Controversy: the construction of an environmentally friendly transport method destroys the environment.
Mexico – stereotypically the land of cacti, tacos and tequila, but, in fact, it has a lot more to offer – is currently involved in a big, national controversy. The government is building a new passenger train line, the so called Tren Maya. It connects the famous beach resort city Cancun with Palenque, known for its archeological site. Stops at various popular destinations are included in the route, like Tulum, Playa del Carmen, Chichén Itzá and Mérida, among others. In total, the railway will cover a distance of 1,470 kilometres in the south-east of the country, linking the states of Chiapas, Tabasco, Campeche, Yucatán and Quintana Roo.
The new train line is advertised as an environmentally friendly transport system, not just for tourists but also for locals (up to date there is only one other comparable passenger train line in Mexico). So, in theory the building of a railway would be praiseworthy. However, the project is very controversially discussed because the train line is supposed to run through the jungle. By doing so, it is destroying the environment and the ecosystem there. This jungle is one of world’s most unique one since it has, for most parts, not been changed since the time of the ancient Maya.
Scientists and environmental activists in Mexico say that by constructing the Mayan train, very valuable habitats and vulnerable species are being damaged. In order for the train to pass through, it is necessary to cut down large parts of the jungle without regarding the vulnerable species that live there, such as bats and jaguars.
On top of that, just in that same region, there are underground caves and natural pools, so called cenotes. These are made up of fragile limestone, which could easily break down under the weight of a passenger train. Next to caves and pools there is more to be discovered underneath the surface: the world’s longest underground river, called Sistema Sac Actun (Spanish/Mayan for white cave system). Scientists assume that only a fraction of these existing subterranean systems in the region has so far been explored, mapped and researched.
In the area, environmental activists and other concerned people are protesting, claiming that if the train were truly Mayan, it would respect the Earth. Scientists criticise the project for being rushed. The government did not take enough time to plan, research and mitigate existing risks.
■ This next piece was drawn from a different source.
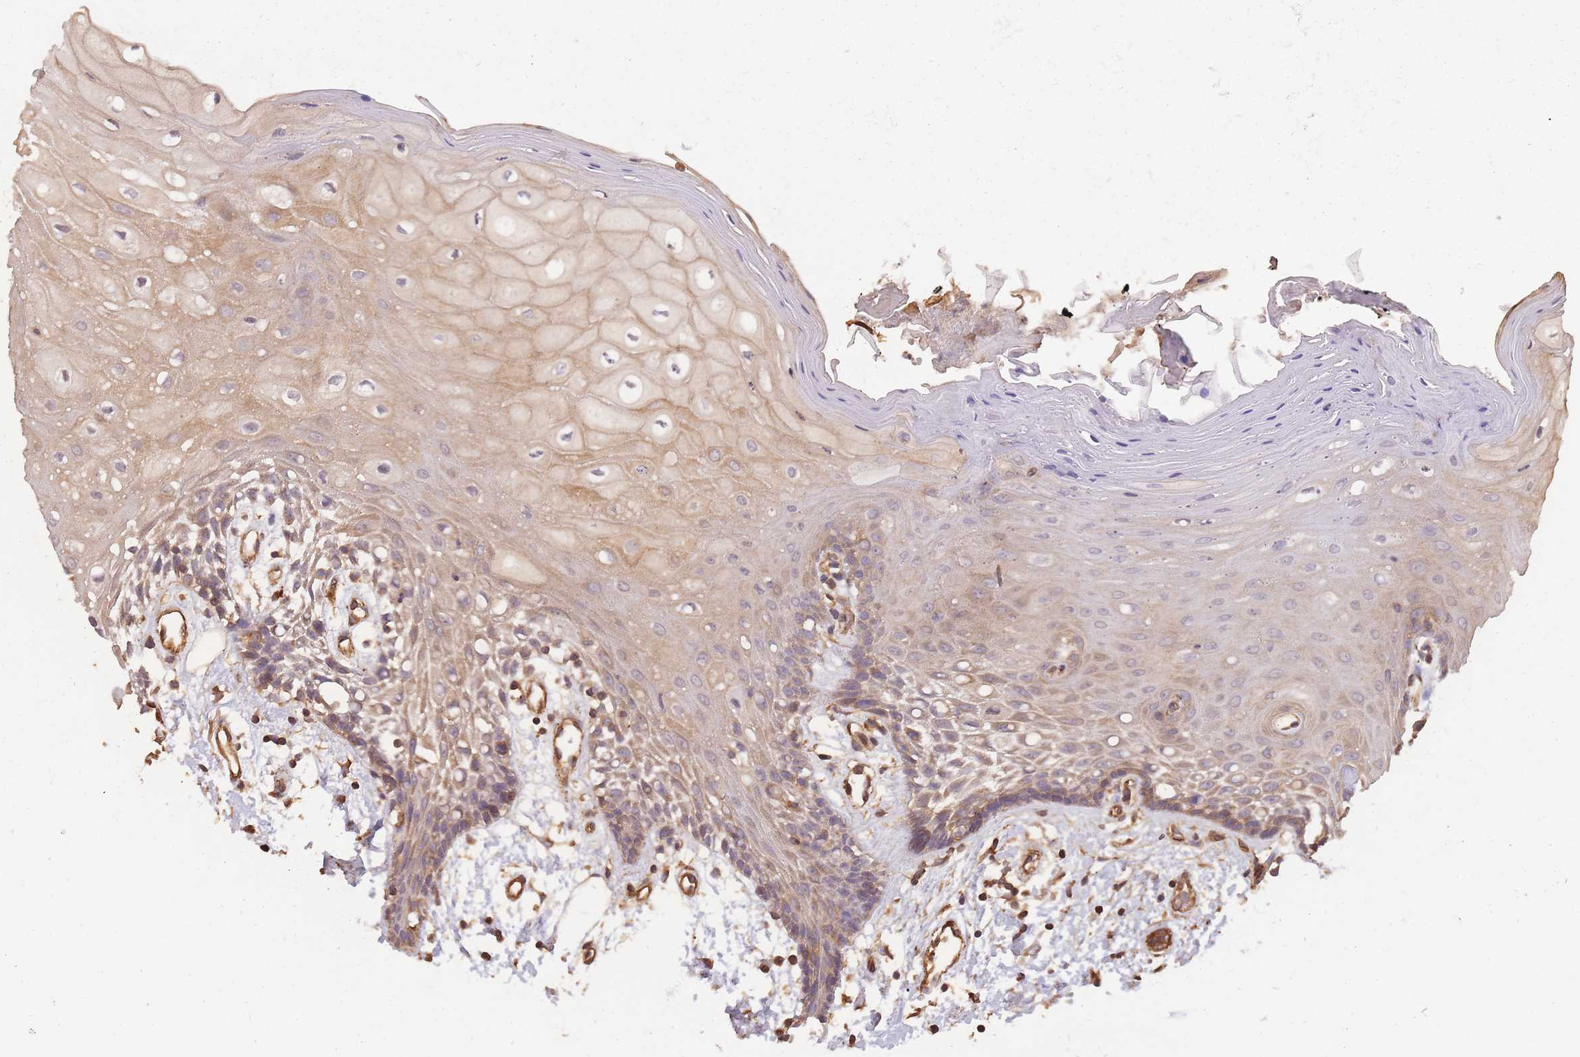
{"staining": {"intensity": "moderate", "quantity": "25%-75%", "location": "cytoplasmic/membranous,nuclear"}, "tissue": "oral mucosa", "cell_type": "Squamous epithelial cells", "image_type": "normal", "snomed": [{"axis": "morphology", "description": "Normal tissue, NOS"}, {"axis": "topography", "description": "Oral tissue"}, {"axis": "topography", "description": "Tounge, NOS"}], "caption": "Squamous epithelial cells reveal medium levels of moderate cytoplasmic/membranous,nuclear positivity in about 25%-75% of cells in unremarkable oral mucosa. Using DAB (brown) and hematoxylin (blue) stains, captured at high magnification using brightfield microscopy.", "gene": "ARMH3", "patient": {"sex": "female", "age": 59}}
They don’t want to recognise the fragility of the land.
The government of Andrés Manuel López Obrador, president of Mexico, wants the railway to be completed at the end of this year, while he is still in office. And he has got supporters. Many Mexicans also see the benefits it brings to them: jobs, more visitors, connectivity. Especially the poorer south of the country is mostly in favour of the project; it is usually left out when it comes to national development projects that result in business and work opportunities.
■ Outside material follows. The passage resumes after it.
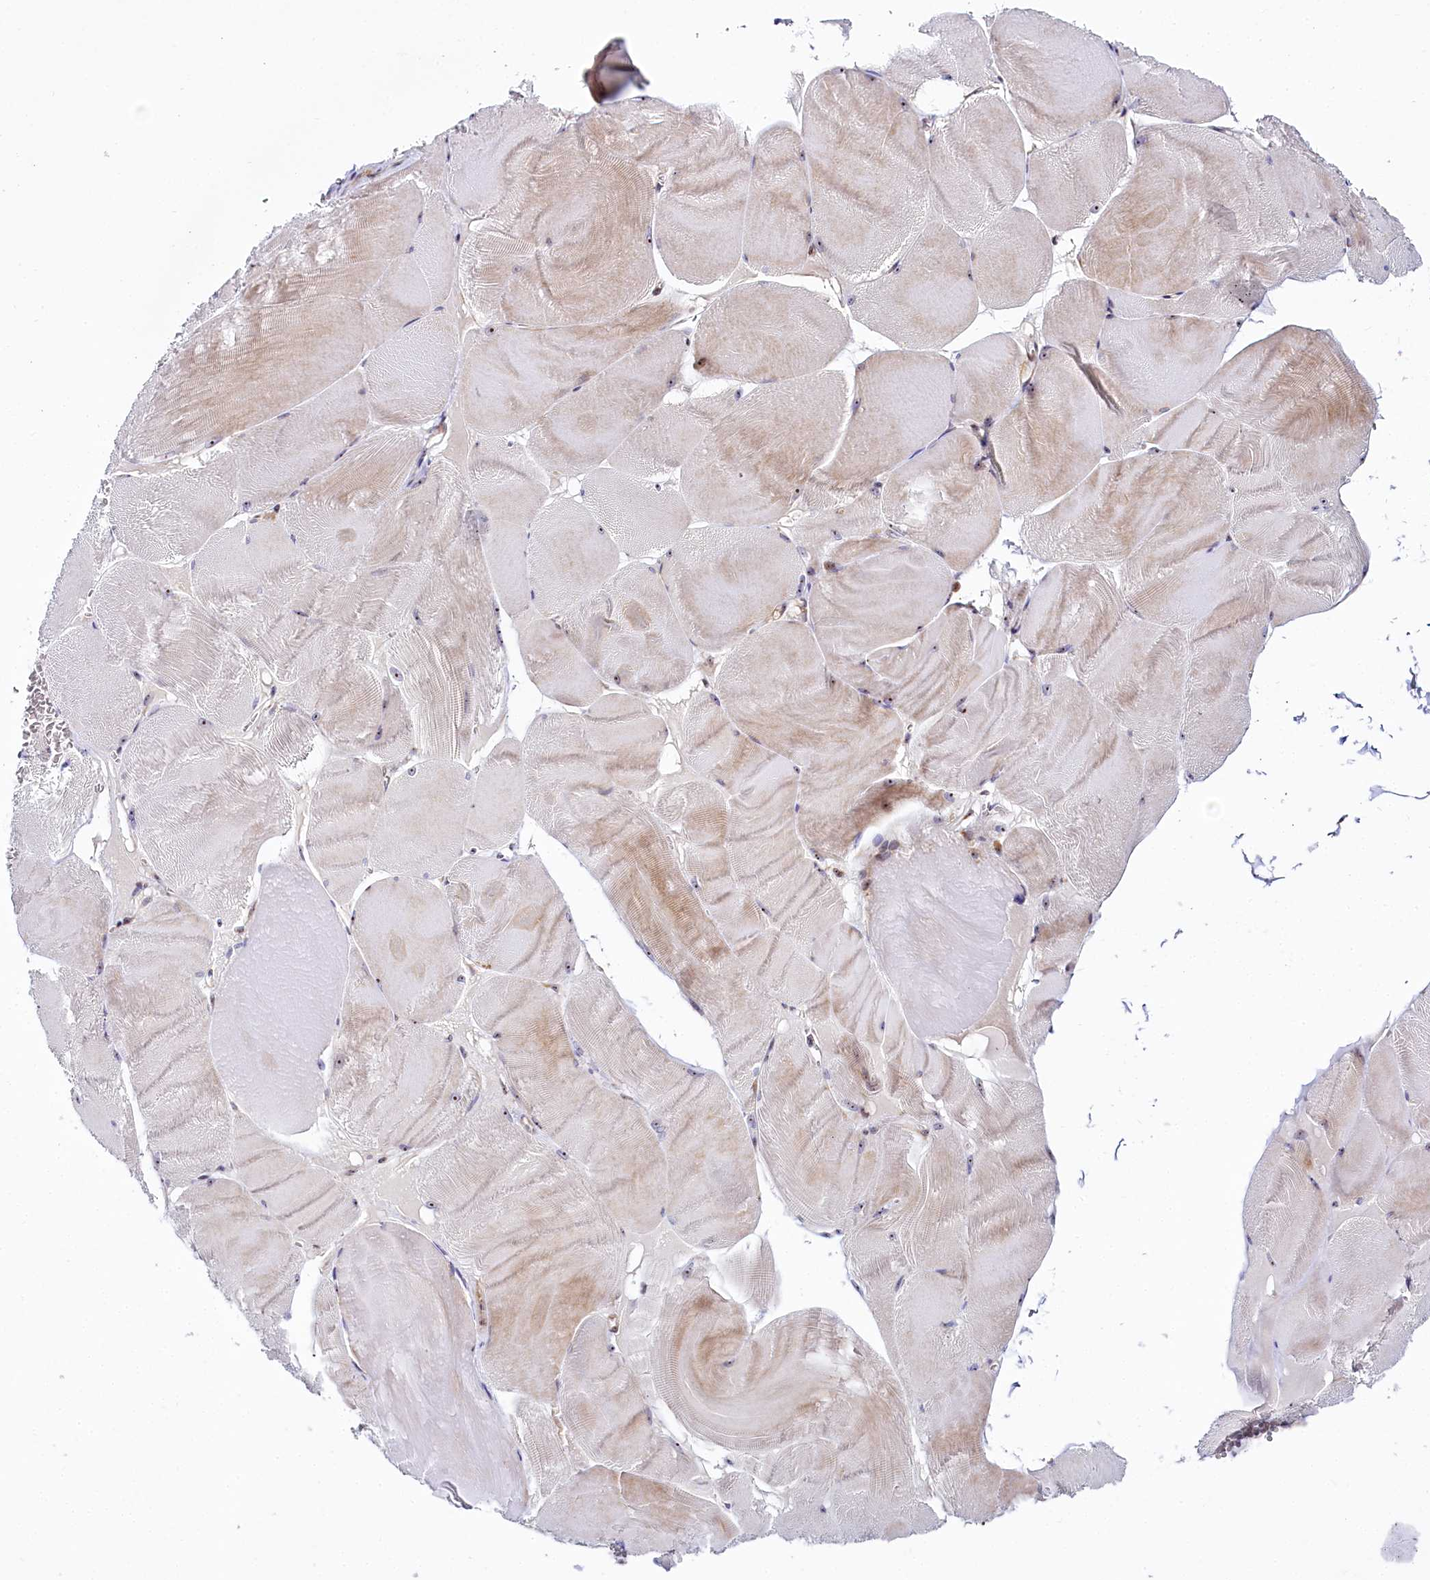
{"staining": {"intensity": "moderate", "quantity": "<25%", "location": "cytoplasmic/membranous,nuclear"}, "tissue": "skeletal muscle", "cell_type": "Myocytes", "image_type": "normal", "snomed": [{"axis": "morphology", "description": "Normal tissue, NOS"}, {"axis": "morphology", "description": "Basal cell carcinoma"}, {"axis": "topography", "description": "Skeletal muscle"}], "caption": "Immunohistochemical staining of normal skeletal muscle reveals low levels of moderate cytoplasmic/membranous,nuclear expression in about <25% of myocytes. Using DAB (brown) and hematoxylin (blue) stains, captured at high magnification using brightfield microscopy.", "gene": "TCOF1", "patient": {"sex": "female", "age": 64}}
The government claims that it did conduct studies about the environmental impacts the construction would have and that there is nothing to be concerned about. Accordingly, all environmental risks have been mitigated and data has been considered in their construction plan so as not to destroy the fragile environment. However, the speed with which the results of the studies were obtained and the budget was overspent is raising more and more suspicions. In order to preserve the underground system of caves and rivers, the Mexican government then also proposed to elevate the train tracks in that specific section.
The latest Mexican media releases state that for the most controversial and discussed section of the Mayan train line the court put a temporal suspension of the construction into place. The judge ruled in favour of this decision because forest has been cut down without the needed authorization. However, construction continues and other sections of the railway (in undisputed areas) are due to be completed by the end of 2023.